- _Set exercise 1_
In the passage on raising kind kids, what does the writer say kindness is instead of a behavior?
- _Set exercise 2_
Duplicate the passage on raising kind kids, starting with "Witnessing acts of" and going on through "to BE KIND.".
- _Set exercise 3_
Pick up the passage on raising kind kids at its last sentence and keep writing it from there.

- _Excerpted passage_
+++
With each baby giggle and infant smile, we dream about the joy our little ones will carry with them through life. Then they become toddlers and their human nature begins to rear its ugly tantrum-throwing head. As they grow through preschool and learn the art of sharing and caring, we catch glimpses of kindness and exhale with the hope that someday, they just might learn how to be decent human beings.
Then comes elementary school and we begin to see their personalities develop and we marvel at their uniqueness. By then we can see whether or not they have a cheery disposition or a melancholy soul. We realize that although there are solid principles with which we should parent, there’s a nuance and an art to figuring out how best to guide each individual child.
It’s the goal of most parents to raise kind kids. When we observe our children choosing to put a sibling or friend’s needs above their own, our heart leaps with joy. When we overhear a kind word being spoken we beam with pride.
Witnessing acts of kindness is one of our greatest joys as a parent.
I’ve always said, “If I do nothing else right as a mom . . . if my kids grow up to be completely average in activities and academics but they learn to love well . . . I will consider myself a wild success.”
And for the most part, I’m sticking to that goal. But twelve years into this motherhood gig, I’ve learned it’s not as easy as it sounds. It’s not just about telling our kids over and over to BE KIND.
Kindness is not a behavior, it’s a deep value and belief system. Yes, the spirit of kindness comes out in our actions but if we teach kindness as a behavior rather than a value, our kids will abandon the habit at the first sign of conflict.
+++
- _Extracted material_
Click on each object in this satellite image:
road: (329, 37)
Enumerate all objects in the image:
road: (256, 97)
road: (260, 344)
+++
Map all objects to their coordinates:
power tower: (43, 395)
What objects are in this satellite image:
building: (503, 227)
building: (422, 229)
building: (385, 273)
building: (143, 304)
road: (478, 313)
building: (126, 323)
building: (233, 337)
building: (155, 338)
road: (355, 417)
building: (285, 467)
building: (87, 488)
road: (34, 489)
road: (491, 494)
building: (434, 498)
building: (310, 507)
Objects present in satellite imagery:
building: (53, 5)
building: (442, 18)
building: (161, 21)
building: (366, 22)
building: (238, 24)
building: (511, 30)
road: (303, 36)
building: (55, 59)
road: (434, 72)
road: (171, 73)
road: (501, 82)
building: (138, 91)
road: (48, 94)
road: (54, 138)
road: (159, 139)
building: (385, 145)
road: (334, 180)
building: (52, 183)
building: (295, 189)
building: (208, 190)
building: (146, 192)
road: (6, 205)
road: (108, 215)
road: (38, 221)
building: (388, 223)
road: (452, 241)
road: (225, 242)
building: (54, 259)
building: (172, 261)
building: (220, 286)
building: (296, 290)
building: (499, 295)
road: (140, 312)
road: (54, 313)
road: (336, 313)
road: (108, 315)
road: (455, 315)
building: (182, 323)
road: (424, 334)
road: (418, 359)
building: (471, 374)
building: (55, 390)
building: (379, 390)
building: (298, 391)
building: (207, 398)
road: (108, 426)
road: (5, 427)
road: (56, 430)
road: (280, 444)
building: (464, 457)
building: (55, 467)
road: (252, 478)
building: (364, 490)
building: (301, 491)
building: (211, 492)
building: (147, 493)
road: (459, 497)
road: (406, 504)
+++
- _Response 1_
A deep value and belief system.

- _Response 2_
Witnessing acts of kindness is one of our greatest joys as a parent.
I’ve always said, “If I do nothing else right as a mom . . . if my kids grow up to be completely average in activities and academics but they learn to love well . . . I will consider myself a wild success.”
And for the most part, I’m sticking to that goal. But twelve years into this motherhood gig, I’ve learned it’s not as easy as it sounds. It’s not just about telling our kids over and over to BE KIND.

- _Response 3_
I spent years teaching my kids to “act kind” instead of nurturing the soil in their hearts that will grow kindness. A few years in I decided it was time to take the focus off their outward actions and begin cultivating a spirit of kindness within them. Because when we help our kids prepare good heart-soil and plant seeds of self-worth, they will relate to others out of an overflow of kindness.
3 Social/Emotional Skills Needed to Develop Kindness
Years ago as I was praying and asking God to show me how to raise kind kids, I heard Him clearly say,
“Raise kids who are so aware of others, so confident in their own selves and so thankful for their blessings, they can’t help but be kind.”
And ever since, it’s been my goal to focus on these three social/emotional skills.
Awareness of our surroundings and the needs of others is the first key to kindness. We can’t spread kindness if we don’t know where it’s needed. We could argue that kindness is always essential and that would be true. But being tuned into our atmosphere and each individual we come in contact with will help us cultivate an authentic spirit of kindness that flows naturally out of a noticing heart.
How do we develop this type of awareness in kids?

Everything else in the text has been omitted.